Render the lines from the first one through the line containing "ZOBACZ RÓWNIEŻ", inclusive, as a numbered list, leaving out blank lines and omitting the pictures.

Material provided: Begin

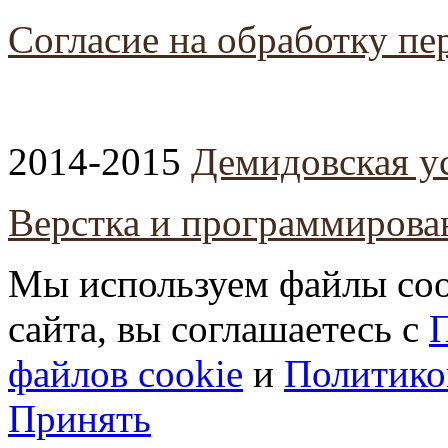
Согласие на обработку п
2014-2015
Демидовская у
Верстка и программирова
Мы используем файлы coo
сайта, вы соглашаетесь с
П
файлов cookie
и
Политико
Принять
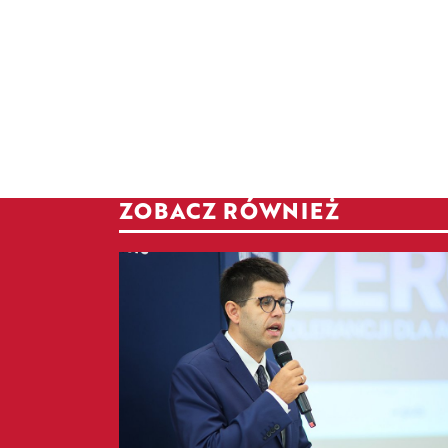
ZOBACZ RÓWNIEŻ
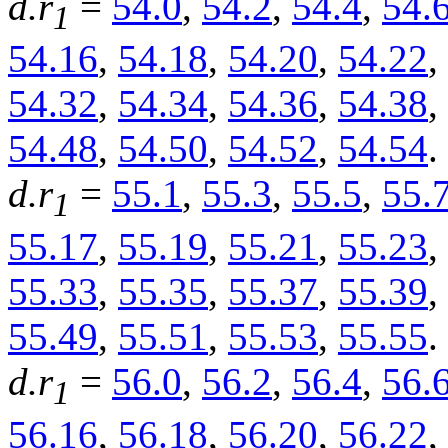
d.r
=
54.0
,
54.2
,
54.4
,
54.
1
54.16
,
54.18
,
54.20
,
54.22
,
54.32
,
54.34
,
54.36
,
54.38
,
54.48
,
54.50
,
54.52
,
54.54
.
d.r
=
55.1
,
55.3
,
55.5
,
55.
1
55.17
,
55.19
,
55.21
,
55.23
,
55.33
,
55.35
,
55.37
,
55.39
,
55.49
,
55.51
,
55.53
,
55.55
.
d.r
=
56.0
,
56.2
,
56.4
,
56.
1
56.16
,
56.18
,
56.20
,
56.22
,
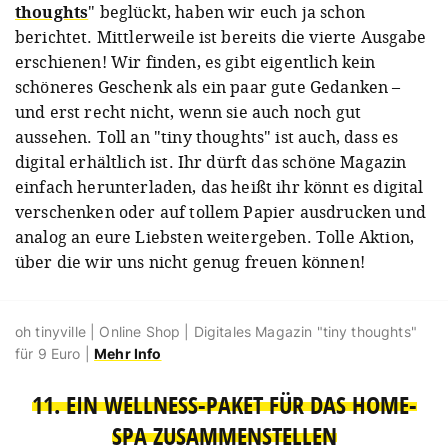
thoughts
" beglückt, haben wir euch ja schon
berichtet. Mittlerweile ist bereits die vierte Ausgabe
erschienen! Wir finden, es gibt eigentlich kein
schöneres Geschenk als ein paar gute Gedanken –
und erst recht nicht, wenn sie auch noch gut
aussehen. Toll an "tiny thoughts" ist auch, dass es
digital erhältlich ist. Ihr dürft das schöne Magazin
einfach herunterladen, das heißt ihr könnt es digital
verschenken oder auf tollem Papier ausdrucken und
analog an eure Liebsten weitergeben. Tolle Aktion,
über die wir uns nicht genug freuen können!
oh tinyville | Online Shop | Digitales Magazin "tiny thoughts"
für 9 Euro |
Mehr Info
11. EIN WELLNESS-PAKET FÜR DAS HOME-
SPA ZUSAMMENSTELLEN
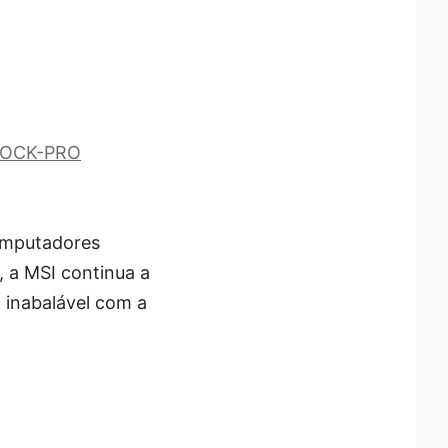
-DOCK-PRO
computadores
 a MSI continua a
 inabalável com a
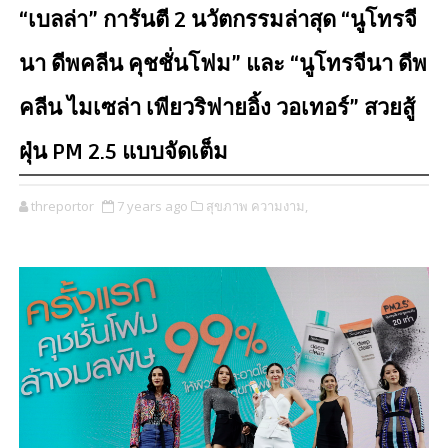
“เบลล่า” การันตี 2 นวัตกรรมล่าสุด “นูโทรจี
นา ดีพคลีน คุชชั่นโฟม” และ “นูโทรจีนา ดีพ
คลีน ไมเซล่า เพียวริฟายอิ้ง วอเทอร์” สวยสู้
ฝุ่น PM 2.5 แบบจัดเต็ม
threportor
7 years ago
สุขภาพ ความงาม,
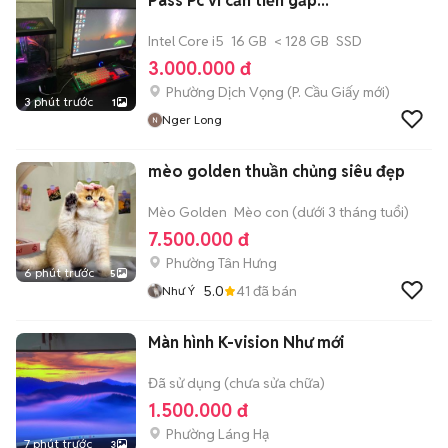
Pass Pc vì cần tiền gấp...
Intel Core i5
16 GB
< 128 GB
SSD
3.000.000 đ
Phường Dịch Vọng
(
P. Cầu Giấy
mới)
3 phút trước
1
Nger Long
mèo golden thuần chủng siêu đẹp
Mèo Golden
Mèo con (dưới 3 tháng tuổi)
7.500.000 đ
Phường Tân Hưng
6 phút trước
5
5.0
41
đã bán
Như Ý
Màn hình K-vision Như mới
Đã sử dụng (chưa sửa chữa)
1.500.000 đ
Phường Láng Hạ
7 phút trước
3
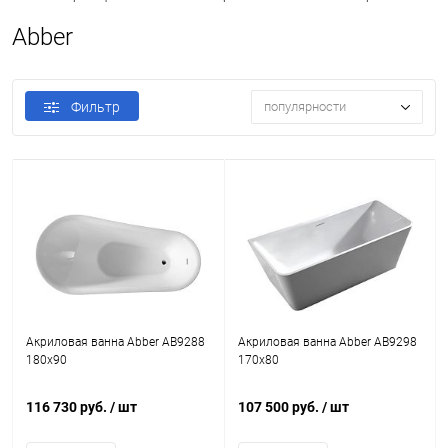
Abber
Фильтр
популярности
Акриловая ванна Abber AB9288
Акриловая ванна Abber AB9298
180x90
170x80
116 730 руб.
/ шт
107 500 руб.
/ шт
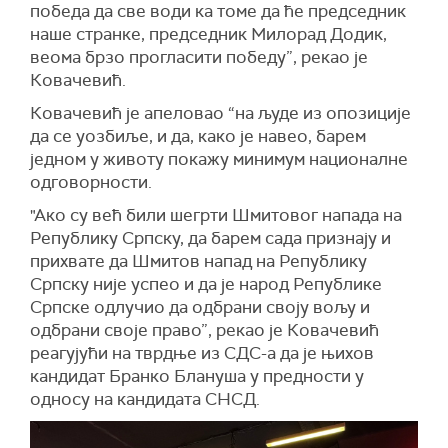
победа да све води ка томе да ће председник
наше странке, председник Милорад Додик,
веома брзо прогласити победу”, рекао је
Ковачевић.
Ковачевић је апеловао “на људе из опозиције
да се уозбиље, и да, како је навео, барем
једном у животу покажу минимум националне
одговорности.
"Ако су већ били шегрти Шмитовог напада на
Републику Српску, да барем сада признају и
прихвате да Шмитов напад на Републику
Српску није успео и да је народ Републике
Српске одлучио да одбрани своју вољу и
одбрани своје право”, рекао је Ковачевић
реагујући на тврдње из СДС-а да је њихов
кандидат Бранко Блануша у предности у
односу на кандидата СНСД.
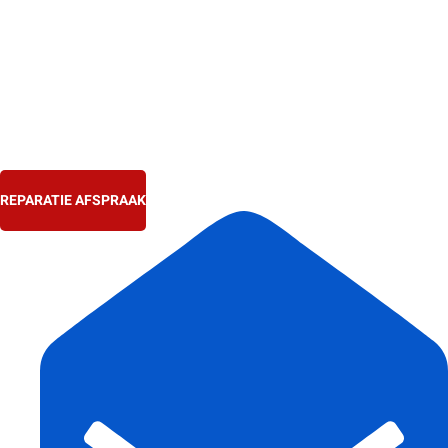
Ga
naar
de
inhoud
REPARATIE AFSPRAAK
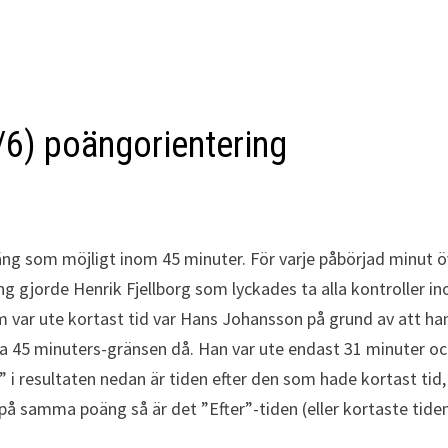
/6) poängorientering
ng som möjligt inom 45 minuter. För varje påbörjad minut ö
g gjorde Henrik Fjellborg som lyckades ta alla kontroller i
 var ute kortast tid var Hans Johansson på grund av att ha
 45 minuters-gränsen då. Han var ute endast 31 minuter o
” i resultaten nedan är tiden efter den som hade kortast tid,
 på samma poäng så är det ”Efter”-tiden (eller kortaste tide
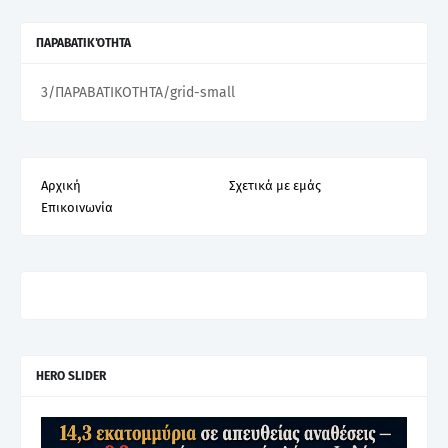
ΠΑΡΑΒΑΤΙΚΌΤΗΤΑ
3/ΠΑΡΑΒΑΤΙΚΟΤΗΤΑ/grid-small
Αρχική
Σχετικά με εμάς
Επικοινωνία
HERO SLIDER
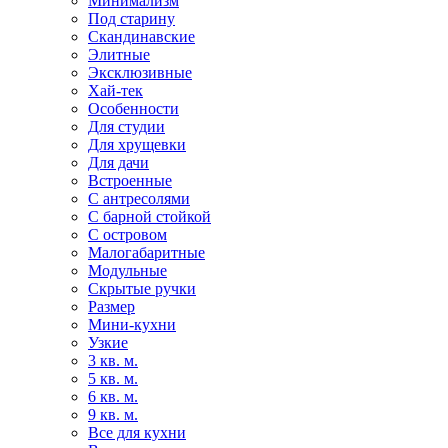
Минимализм
Под старину
Скандинавские
Элитные
Эксклюзивные
Хай-тек
Особенности
Для студии
Для хрущевки
Для дачи
Встроенные
С антресолями
С барной стойкой
С островом
Малогабаритные
Модульные
Скрытые ручки
Размер
Мини-кухни
Узкие
3 кв. м.
5 кв. м.
6 кв. м.
9 кв. м.
Все для кухни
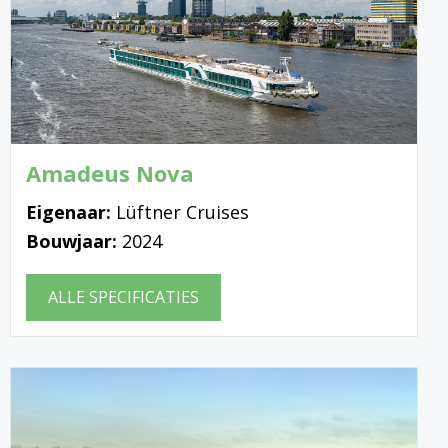
Amadeus Nova
Eigenaar:
Lüftner Cruises
Bouwjaar:
2024
ALLE SPECIFICATIES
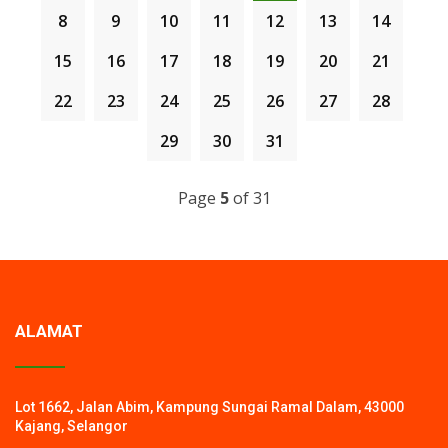
PLAK DAN SIJIL.
SEMANGAT DAN MOTIVASI KEPADA WARGA SEKOLAH
8
9
10
11
12
13
14
&NBSP;
UNTUK MEREALISASIKAN KEBITARAAN LESTARI
SEKOLAH.
15
16
17
18
19
20
21
22
23
24
25
26
27
28
29
30
31
Page
5
of 31
ALAMAT
Lot 1662, Jalan Abim, Kampung Sungai Ramal Dalam, 43000
Kajang, Selangor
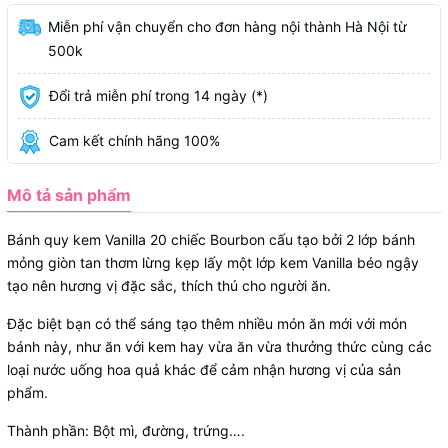
Miễn phí vận chuyển cho đơn hàng nội thành Hà Nội từ
500k
Đổi trả miễn phí trong 14 ngày (*)
Cam kết chính hãng 100%
Mô tả sản phẩm
Bánh quy kem Vanilla 20 chiếc Bourbon cấu tạo bởi 2 lớp bánh
mỏng giòn tan thơm lừng kẹp lấy một lớp kem Vanilla béo ngậy
tạo nên hương vị đặc sắc, thích thú cho người ăn.
Đặc biệt bạn có thể sáng tạo thêm nhiều món ăn mới với món
bánh này, như ăn với kem hay vừa ăn vừa thưởng thức cùng các
loại nước uống hoa quả khác để cảm nhận hương vị của sản
phẩm.
Thành phần: Bột mì, đường, trứng….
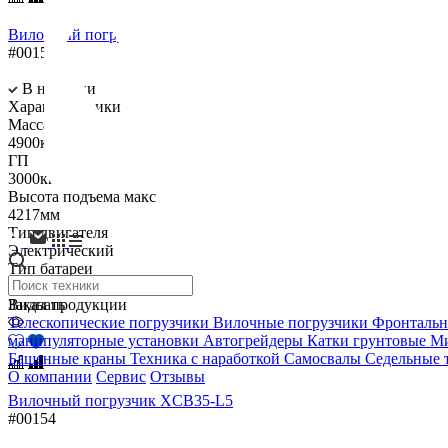
Вилочный погрузчик XCB30-L5
#00153
В наличии
Характеристики
Масса
4900кг
ГП
3000кг
Высота подъема макс
4217мм
Тип двигателя
Электрический
Тип батареи
Литиевая
Виды продукции
Заказать
Телескопические погрузчики
Вилочные погрузчики
Фронтальн
манипуляторные установки
Автогрейдеры
Катки грунтовые
Ми
Башенные краны
Техника с наработкой
Самосвалы
Седельные 
О компании
Сервис
Отзывы
Вилочный погрузчик XCB35-L5
#00154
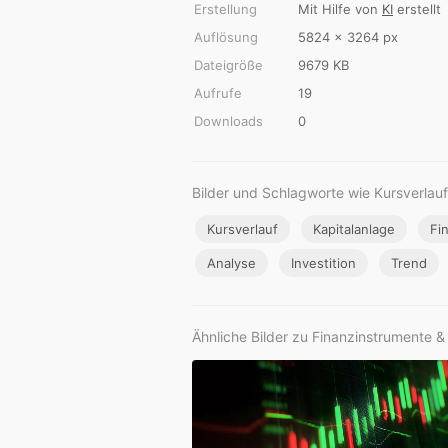
Erstellung
Mit Hilfe von
KI
erstellt
Auflösung
5824 × 3264 px
Dateigröße
9679 KB
Aufrufe
19
Downloads
0
Bilder und Schlagworte wie Kursverlauf
Kursverlauf
Kapitalanlage
Fi
Analyse
Investition
Trend
Ähnliche Bilder zu Finanzinstrumente &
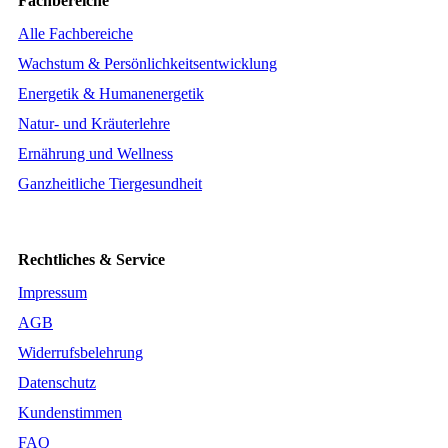
Fachbereiche
Alle Fachbereiche
Wachstum & Persönlichkeitsentwicklung
Energetik & Humanenergetik
Natur- und Kräuterlehre
Ernährung und Wellness
Ganzheitliche Tiergesundheit
Rechtliches & Service
Impressum
AGB
Widerrufsbelehrung
Datenschutz
Kundenstimmen
FAQ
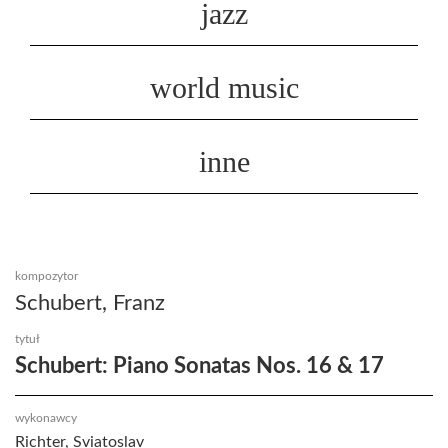
jazz
world music
inne
kompozytor
Schubert, Franz
tytuł
Schubert: Piano Sonatas Nos. 16 & 17
wykonawcy
Richter, Sviatoslav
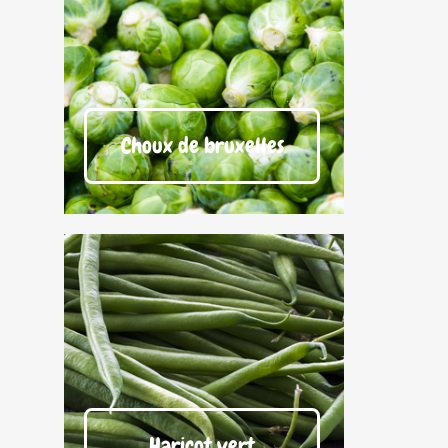
Choux de bruxelles
Haricot vert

Material provided: End

▶ **Task output**:
1. Согласие на обработку п
2. 2014-2015
3. Демидовская у
4. Верстка и программирова
5. Мы используем файлы coo
6. сайта, вы соглашаетесь с
7. П
8. файлов cookie
9. и
10. Политико
11. Принять
12. ZOBACZ RÓWNIEŻ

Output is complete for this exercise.